Tuesday, March 1, 2011

Are National Park Resources being Mismanaged?

I think most would agree that our National Parks are woefully under-funded. From the backlog of maintenance projects for trails, park facilities and historical structures, to declining resources for ranger and educational programs, scientific studies, and even the hiring of new park rangers, it’s obvious that there just isn’t enough money to go around.

Indeed, the National Parks Traveler recently reported that the National Park Service has a maintenance backlog in the neighborhood of $8 billion.

Moreover, according to National Parks Conservation Association President Tom Kiernan, out of a budget of approximately $2.3 billion, the Park Service has an annual operations shortfall of $600 million.

However, incongruously, every couple of weeks I come across a news report showing that the Federal Government has purchased a new tract of land to protect a viewshed along the Appalachian Trail or the Blue Ridge Parkway, or to protect headwaters on lands next to an existing National Park, or even to create an environmental buffer next to a park. I’m really only focused on what’s taking place in the Tennessee – North Carolina area, so I’m sure these federal land purchases are occurring with much more frequency when you consider the entire nation, especially in the western mountain states.

You might also note that the National Park Service recently added three new units to the system just in the last couple of months.

Now I’m learning that President Obama is considering using the 1906 Antiquities Act to designate 17 new National Monuments through a presidential proclamation. This would add more than 13 million acres to the management coffers of the National Park Service.

The recently published America's Great Outdoors Report also recommends that the administration "work with Congress to consider new congressional designations of or additions to wilderness, wild and scenic rivers, national parks, national wildlife refuges, and national conservation system lands. Priority for federal support should be given to sites where strong local, regional and national support exists."

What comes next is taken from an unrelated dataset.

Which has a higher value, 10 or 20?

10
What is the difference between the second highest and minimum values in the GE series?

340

I have to ask - how can this be justified? How can the U.S. Government continue to purchase more land when they obviously can’t manage what they already own?

The Feds are effectively diverting funds from programs and park improvement projects in order to purchase more land. The end result is an even larger amount of total land mass that is under-funded and mismanaged. It all comes down to a question of quantity or quality. Do we want more and bigger parks, or is a better quality experience at existing parks more important?

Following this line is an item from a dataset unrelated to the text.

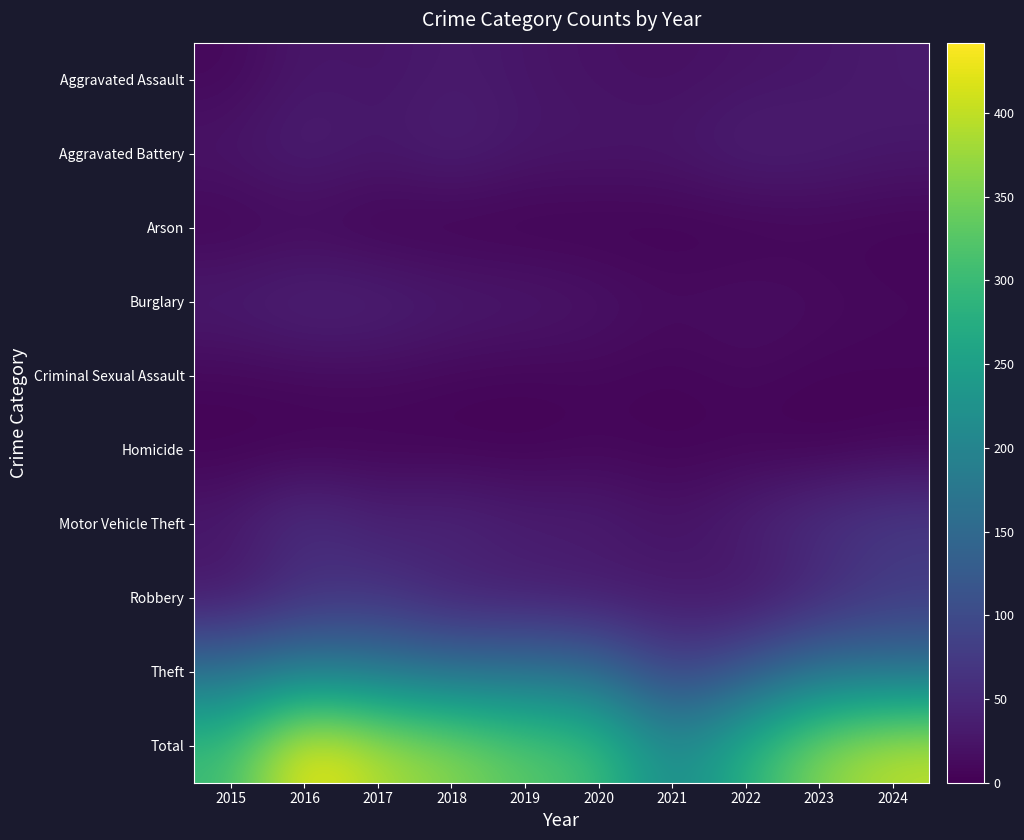

What is the highest value of the Theft series?

188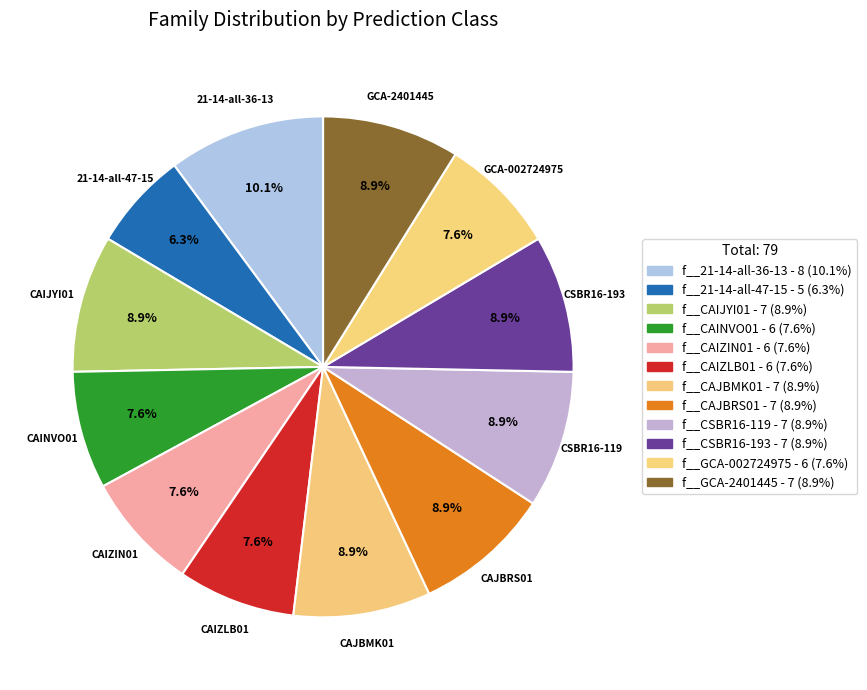

Count the number of slices in the pie.

12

Is anyone else alarmed by this?



Mike said...

Excellent commentary. They are already short on money, how will adding more land to the NPS help with their current budget woes?

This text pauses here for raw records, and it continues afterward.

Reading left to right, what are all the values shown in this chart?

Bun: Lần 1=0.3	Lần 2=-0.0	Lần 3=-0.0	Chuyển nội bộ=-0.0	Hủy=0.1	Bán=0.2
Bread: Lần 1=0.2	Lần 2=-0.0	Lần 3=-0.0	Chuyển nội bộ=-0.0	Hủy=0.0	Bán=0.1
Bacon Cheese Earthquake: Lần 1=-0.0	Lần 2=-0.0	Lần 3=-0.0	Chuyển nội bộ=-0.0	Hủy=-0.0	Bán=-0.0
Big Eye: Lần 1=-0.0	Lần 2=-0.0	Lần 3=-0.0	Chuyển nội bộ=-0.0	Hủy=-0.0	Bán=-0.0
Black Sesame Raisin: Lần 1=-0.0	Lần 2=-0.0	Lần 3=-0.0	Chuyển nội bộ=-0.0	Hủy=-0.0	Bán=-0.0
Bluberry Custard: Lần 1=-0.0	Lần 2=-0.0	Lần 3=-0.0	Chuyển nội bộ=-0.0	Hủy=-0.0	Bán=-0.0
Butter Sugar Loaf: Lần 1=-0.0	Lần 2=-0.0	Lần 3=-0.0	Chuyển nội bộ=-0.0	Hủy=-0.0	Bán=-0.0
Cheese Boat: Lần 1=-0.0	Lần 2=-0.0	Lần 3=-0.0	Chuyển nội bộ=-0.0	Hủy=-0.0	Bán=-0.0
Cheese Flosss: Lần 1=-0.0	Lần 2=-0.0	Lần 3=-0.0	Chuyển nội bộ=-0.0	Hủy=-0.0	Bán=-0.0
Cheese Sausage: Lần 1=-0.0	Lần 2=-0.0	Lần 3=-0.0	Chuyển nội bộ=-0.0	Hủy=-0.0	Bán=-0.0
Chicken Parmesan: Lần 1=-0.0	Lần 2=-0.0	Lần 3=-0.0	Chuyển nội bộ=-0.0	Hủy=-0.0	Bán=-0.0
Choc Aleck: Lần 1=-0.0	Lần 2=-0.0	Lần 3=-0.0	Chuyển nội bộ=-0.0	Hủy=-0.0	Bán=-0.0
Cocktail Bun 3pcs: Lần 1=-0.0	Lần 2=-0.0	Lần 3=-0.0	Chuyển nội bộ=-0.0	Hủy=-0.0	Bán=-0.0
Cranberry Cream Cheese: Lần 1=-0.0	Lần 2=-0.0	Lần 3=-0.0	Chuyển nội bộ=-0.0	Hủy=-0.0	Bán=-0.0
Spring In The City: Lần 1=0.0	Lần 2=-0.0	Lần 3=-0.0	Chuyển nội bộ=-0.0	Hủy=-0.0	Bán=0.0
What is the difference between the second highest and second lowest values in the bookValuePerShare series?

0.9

In a time when individual states and the federal government should be tightening their belts, this type of addition to the NPS should be secondary to getting the 1.5 trillion budget deficit solved.

Anonymous said...

Another government cluster.

Anonymous said...

I am all for more land acquisition. The government needs to buy up buffer zones, and other areas, before condos and Wal-Marts move in and it is too late.

Anonymous said...

Buying land is the right thing to do—the long-term implications demand it. Hopefully operational and maintenance shortfalls will be rectified within a few years, as tax revenues increase with a more robust economy. Also, increasing user fees for maintenance and operations is probably more palatable to most people than using increased fees for land acquisition.

Anonymous said...


I respectfully disagree with you on this one.

There is no more powerful way to protect landscape than government acquisition.

The pressure of development is relentless -- think of where you grew up. I will bet anything that much of the forests and farms that you knew as a kid are now subdivisions. I have heard this same story from Maine to Florida, from Pennsylvania to California.

The land being acquired is just a drop in the bucket. The more the merrier is my best guest.

By the way, I am glad to see you back!!!! I really enjoy your blog.

Anonymous said...

Name me one area that the Federal gov't does well. Yeah, I can't think of one either. I know it sounds radical, but privatize the National Parks. Afterall, the gov't does not really care about preserving the land that it is acquiring. It is all a big land-grab. The Federal Gov't owns about 80% of the entire state of Utah. Why? Is there any real need for them to own this much land? Wake up Obama Zombies!